The Black Book is an anthology of photographs, newspaper clippings, quotations, sheet music, patent applications, advertisements, and other ephemera, which together form a picture of Black life in America. The volume, assembled by Middleton A. Harris under the editorial eye of Toni Morrison—whose uncredited poem appears on the back jacket—is unflinching in its documentation of slavery, racially motivated violence, and the perpetuation of negative stereotypes. Saar was in the midst of her own reclamation of racist imagery when the book was published, having produced The Liberation of Aunt Jemima two years earlier. In A Call to Arms, Saar stenciled the Langston Hughes excerpt seen here onto a vintage washboard, where it joins other imagery to create a narrative of Black liberation.
Betye Saar
Middleton A. Harris (1908–1977)
The Black Book
First edition
New York: Random House, 1974
Rachel Federman: In the 1960s and '70s, Toni Morrison was an influential editor of African diasporic literature at Random House. Among her projects were books by Angela Davis, Henry Dumas, and The Black Book. This is Morrison speaking to author Junot Díaz about that time in her life.
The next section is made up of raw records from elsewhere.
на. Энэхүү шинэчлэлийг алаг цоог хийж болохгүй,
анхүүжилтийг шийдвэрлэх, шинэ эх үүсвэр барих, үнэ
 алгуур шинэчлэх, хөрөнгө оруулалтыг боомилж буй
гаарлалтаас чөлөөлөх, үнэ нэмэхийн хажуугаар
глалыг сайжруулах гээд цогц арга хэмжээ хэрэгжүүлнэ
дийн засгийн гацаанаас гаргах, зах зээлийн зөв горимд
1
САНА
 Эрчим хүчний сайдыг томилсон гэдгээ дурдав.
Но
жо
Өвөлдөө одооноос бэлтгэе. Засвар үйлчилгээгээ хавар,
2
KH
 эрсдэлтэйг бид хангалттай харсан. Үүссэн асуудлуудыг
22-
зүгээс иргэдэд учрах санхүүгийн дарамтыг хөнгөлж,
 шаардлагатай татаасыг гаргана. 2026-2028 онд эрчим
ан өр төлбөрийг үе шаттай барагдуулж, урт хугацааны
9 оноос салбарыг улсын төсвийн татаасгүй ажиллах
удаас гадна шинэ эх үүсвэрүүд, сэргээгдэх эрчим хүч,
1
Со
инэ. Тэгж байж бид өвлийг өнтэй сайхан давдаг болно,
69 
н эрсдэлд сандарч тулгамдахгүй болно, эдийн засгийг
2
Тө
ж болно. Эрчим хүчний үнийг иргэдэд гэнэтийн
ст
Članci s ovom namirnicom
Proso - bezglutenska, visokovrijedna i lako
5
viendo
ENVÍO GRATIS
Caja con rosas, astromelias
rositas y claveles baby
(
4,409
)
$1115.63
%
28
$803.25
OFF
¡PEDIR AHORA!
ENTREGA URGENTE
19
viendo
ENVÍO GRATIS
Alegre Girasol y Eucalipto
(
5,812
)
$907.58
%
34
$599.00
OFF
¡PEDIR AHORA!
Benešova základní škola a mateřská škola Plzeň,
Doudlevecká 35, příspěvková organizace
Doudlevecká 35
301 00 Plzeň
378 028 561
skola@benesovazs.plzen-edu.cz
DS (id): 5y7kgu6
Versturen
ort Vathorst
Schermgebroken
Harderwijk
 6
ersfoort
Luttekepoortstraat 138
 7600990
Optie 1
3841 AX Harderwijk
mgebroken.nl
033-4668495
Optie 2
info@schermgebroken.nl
Toni Morrison: Nevertheless, the job at Random was extremely important to me because there was a lot going on. As you remember, the late '60s and '70s, even the '80s, I wasn't able to participate politically, that is running up and down the streets in parades and with a megaphone, but I thought it would be a shame if that information was not in a book, the history of it. So I made it my business to collect African Americans who were vocal, either politically or just writing wonderful fiction.